>> BEGIN Given information

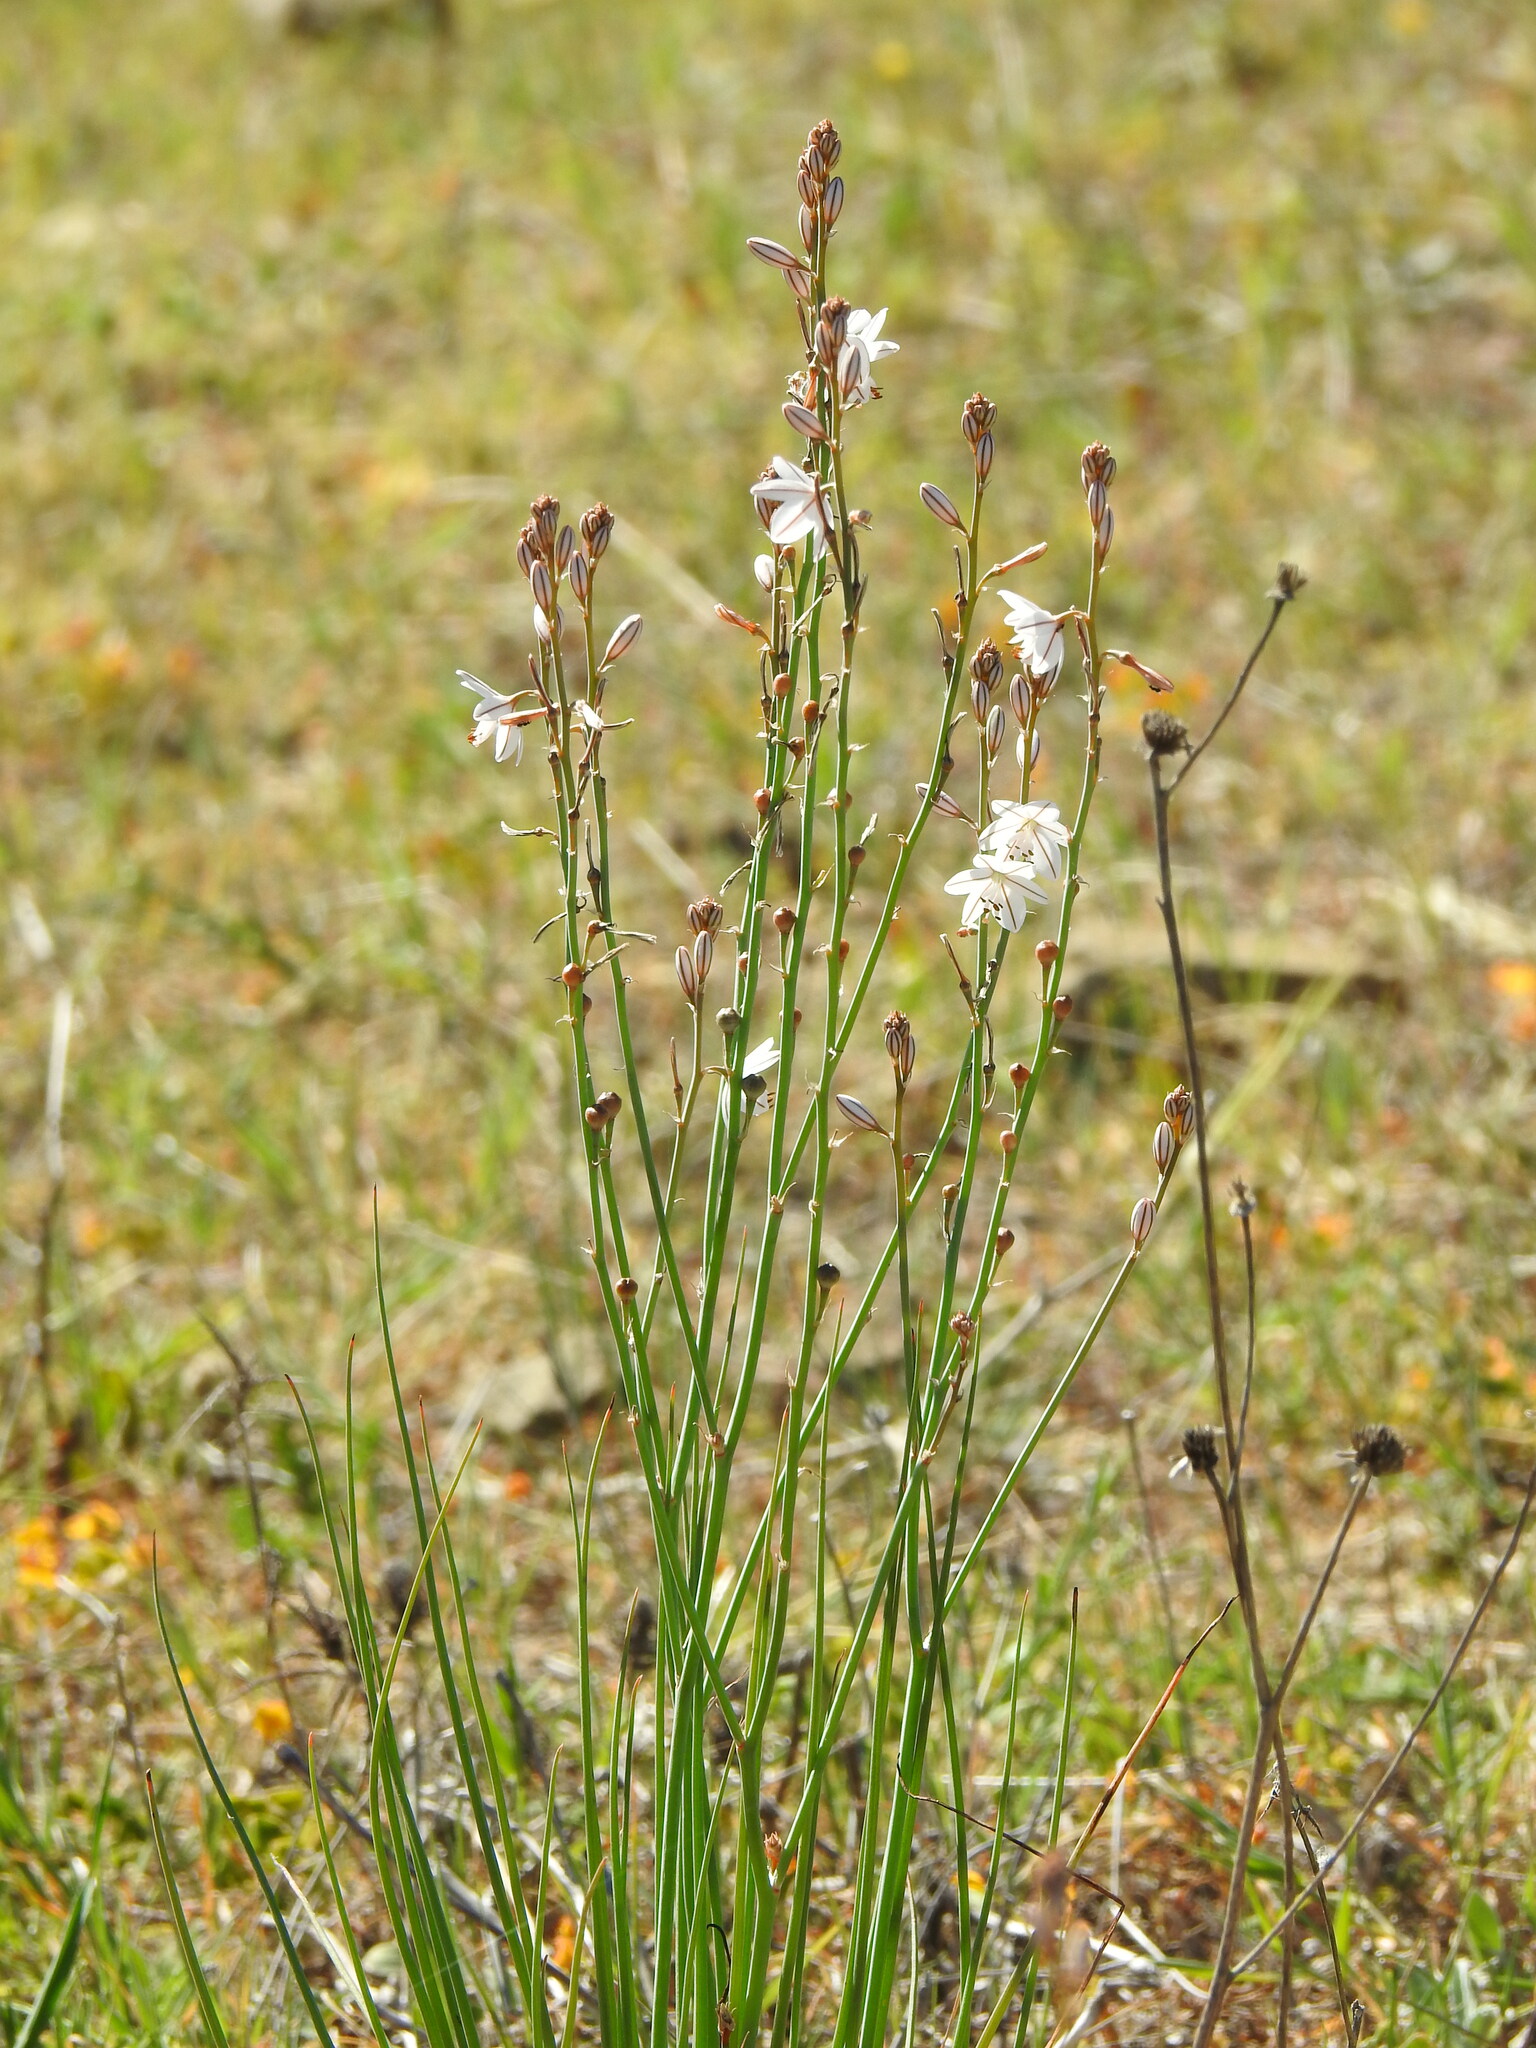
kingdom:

>> END Given information
>> BEGIN Given information

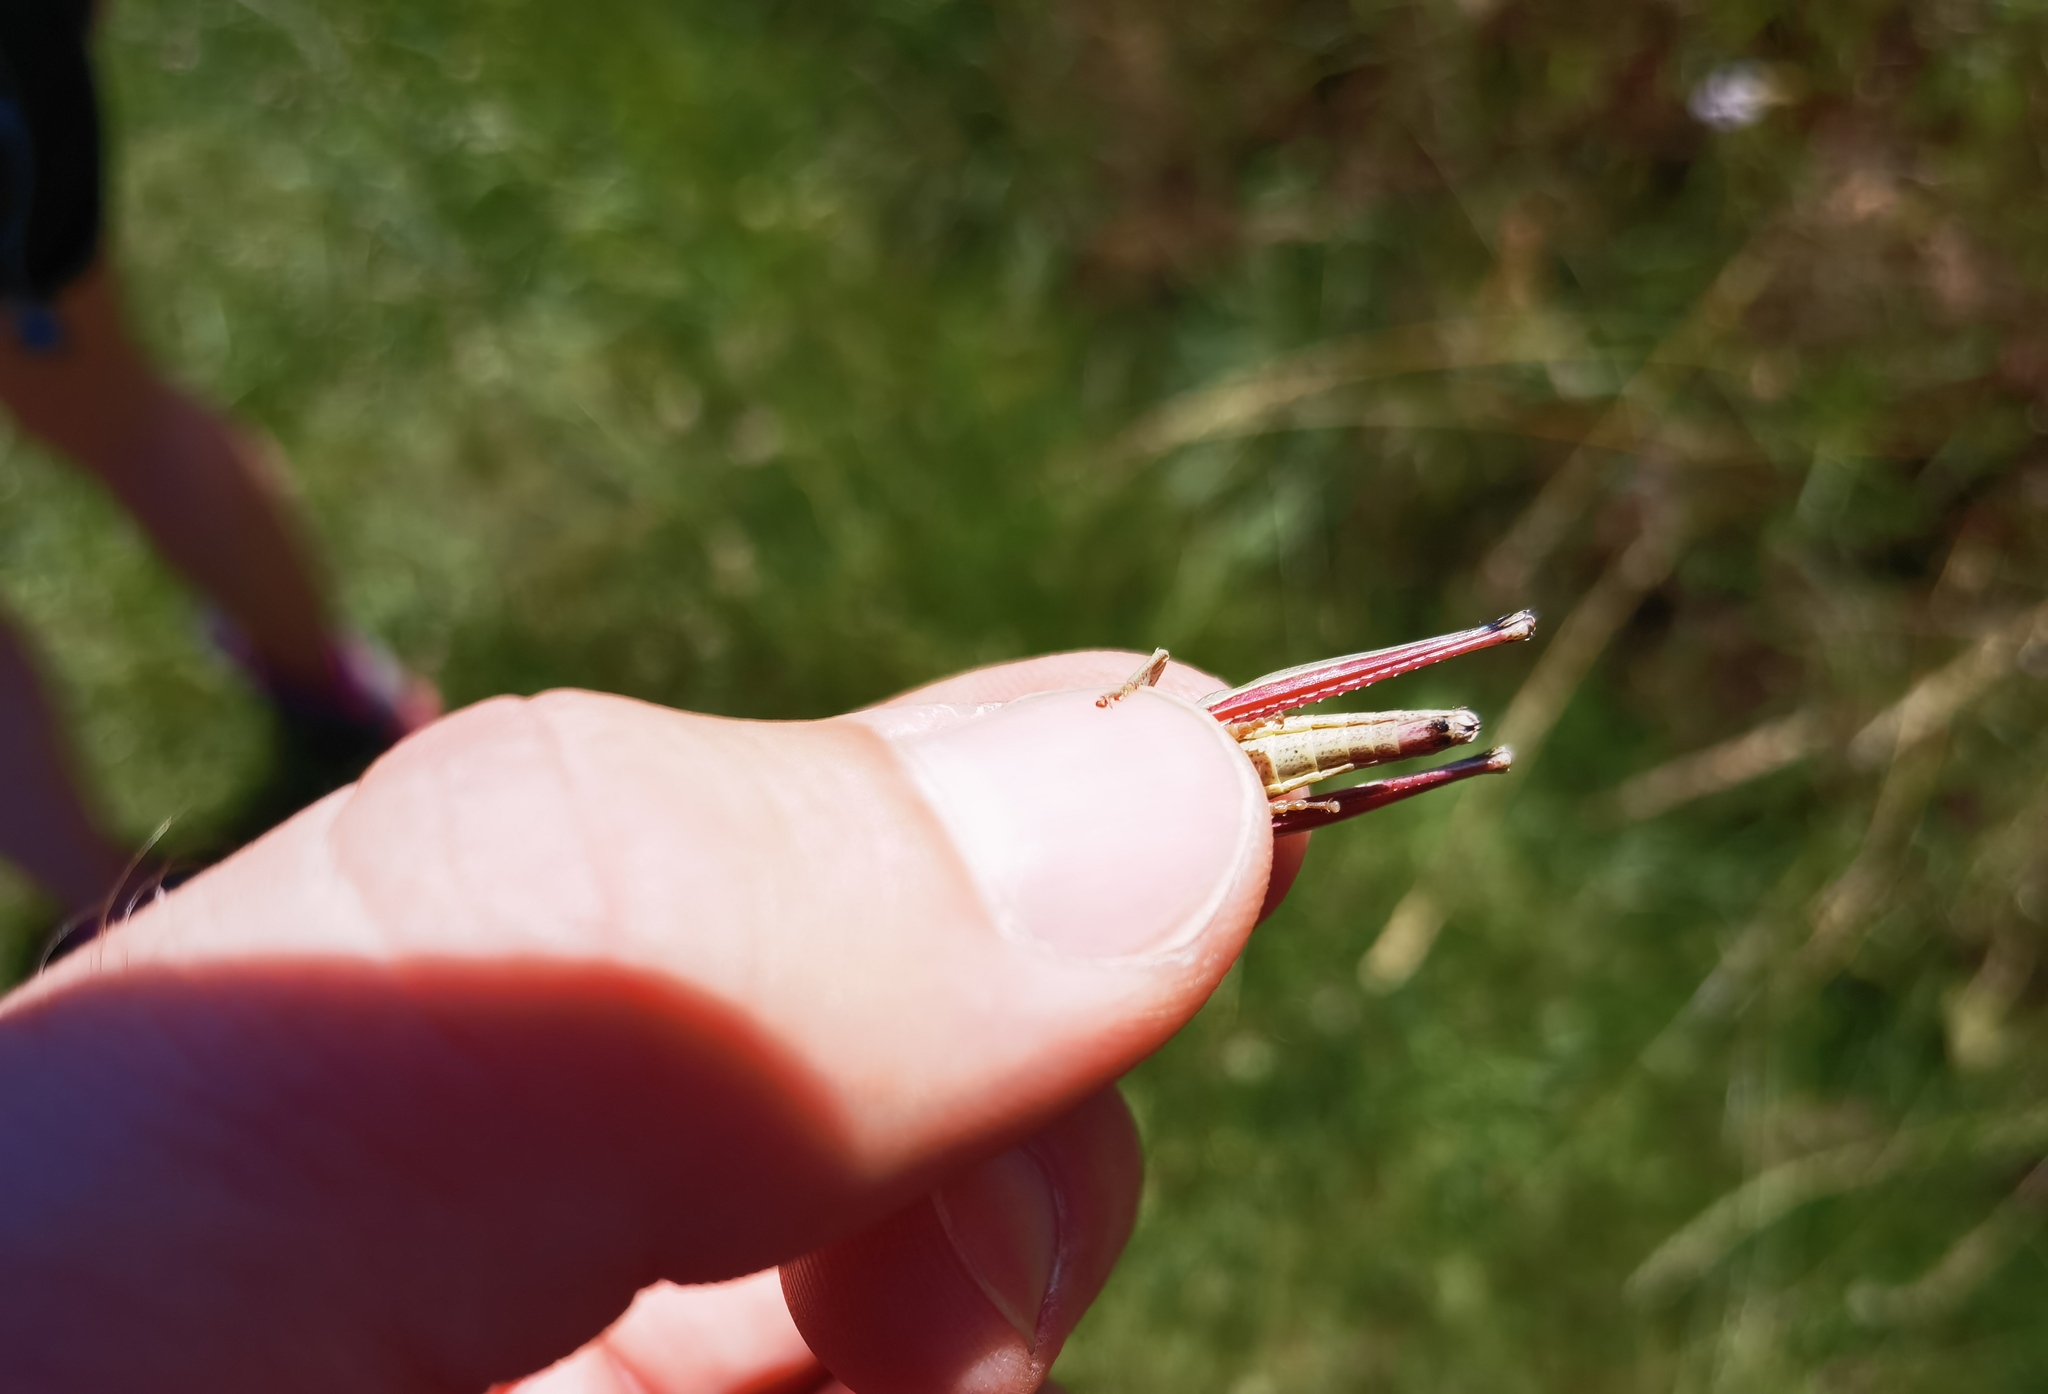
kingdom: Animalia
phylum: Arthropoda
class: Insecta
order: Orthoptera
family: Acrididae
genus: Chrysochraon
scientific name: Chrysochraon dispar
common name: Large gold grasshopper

>> END Given information
>> BEGIN Given information

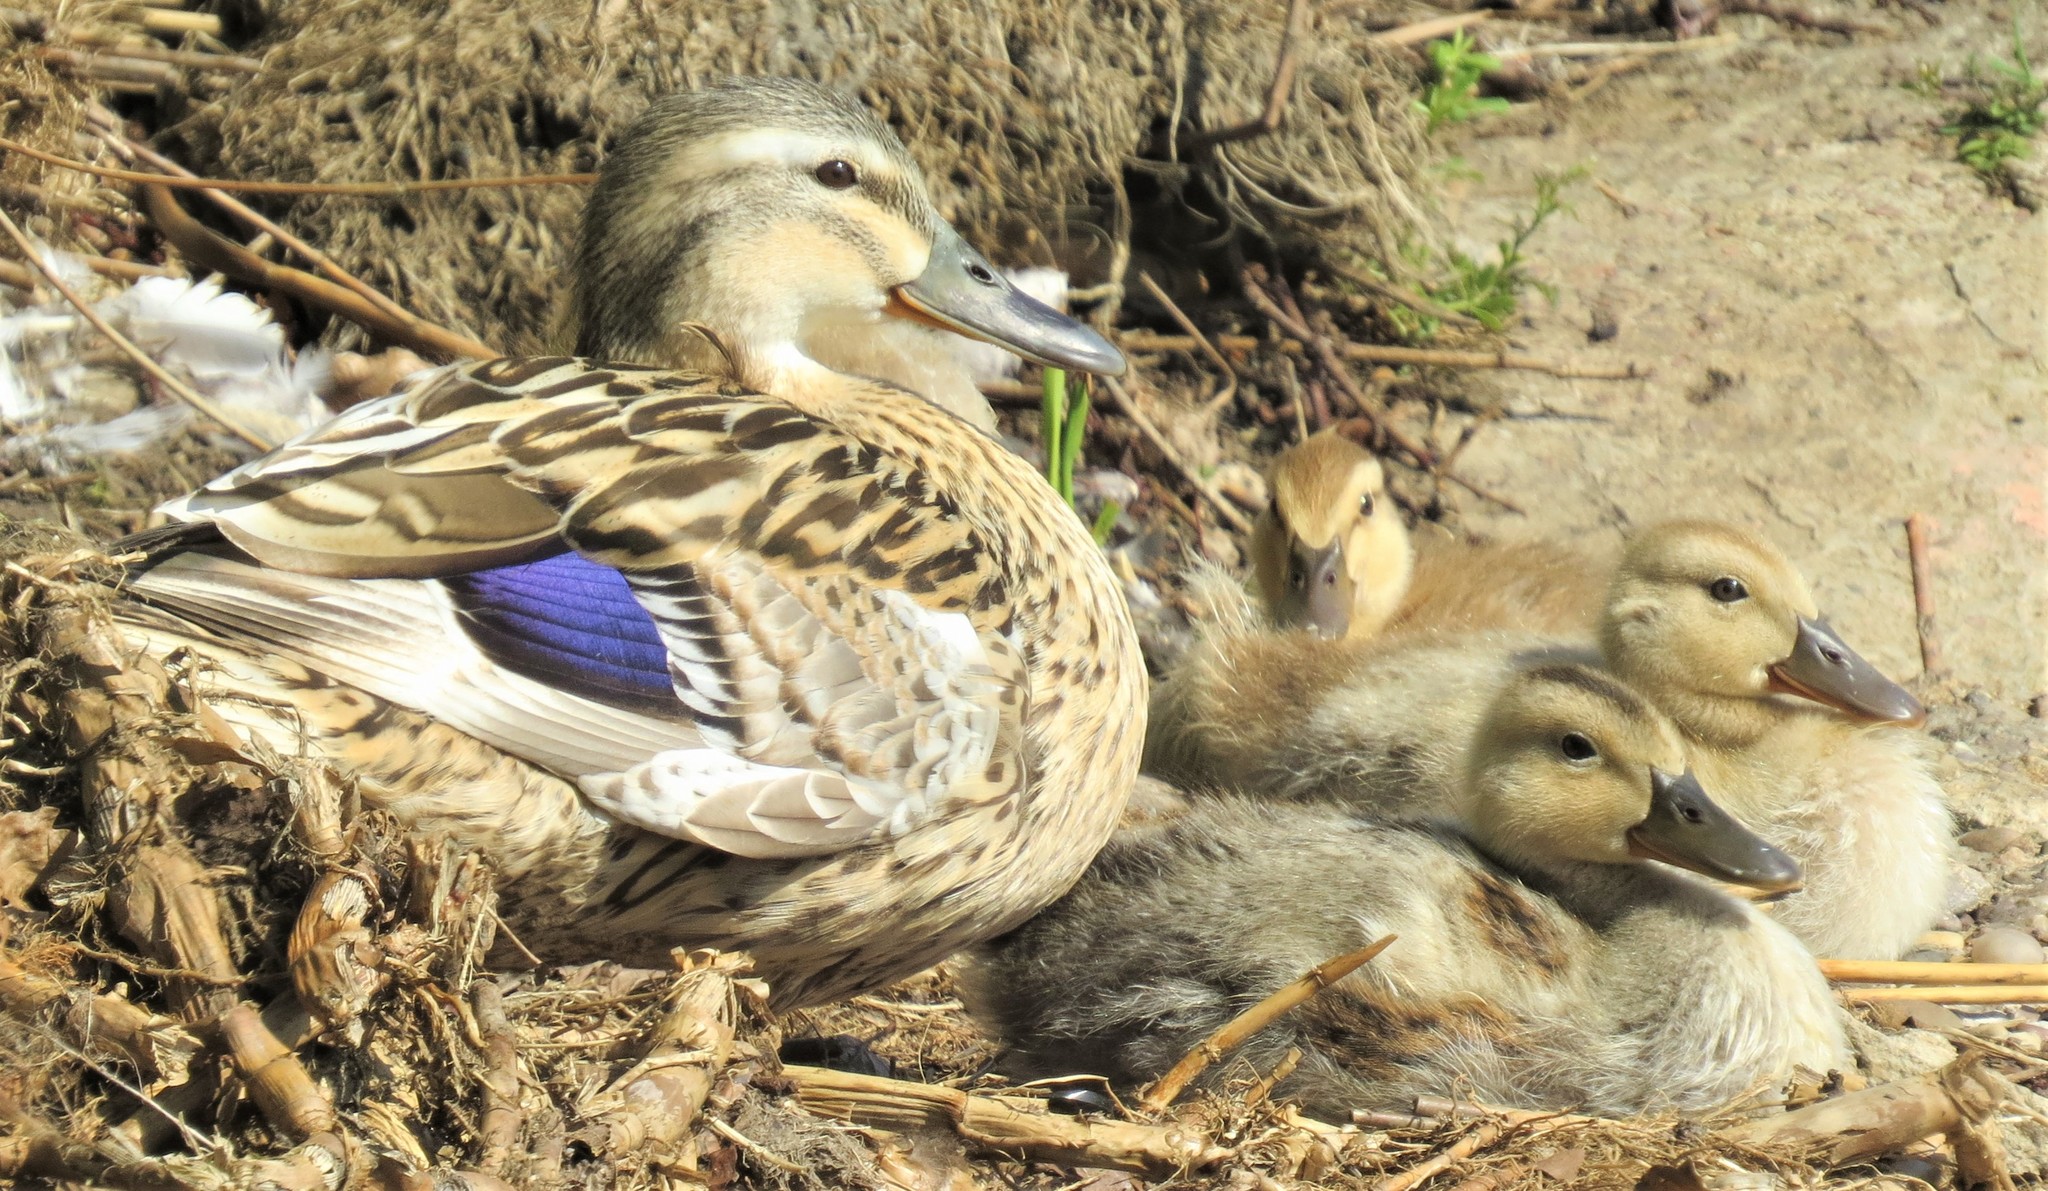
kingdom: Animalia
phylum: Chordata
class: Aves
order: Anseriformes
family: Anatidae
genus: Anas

>> END Given information

> _The problem_: In the material above, copy out every line from the one containing "phylum: Arthropoda" down to the one containing "scientific name: Chrysochraon dispar", including both of those lines, without any changes.

> _Answer to this exercise_:
phylum: Arthropoda
class: Insecta
order: Orthoptera
family: Acrididae
genus: Chrysochraon
scientific name: Chrysochraon dispar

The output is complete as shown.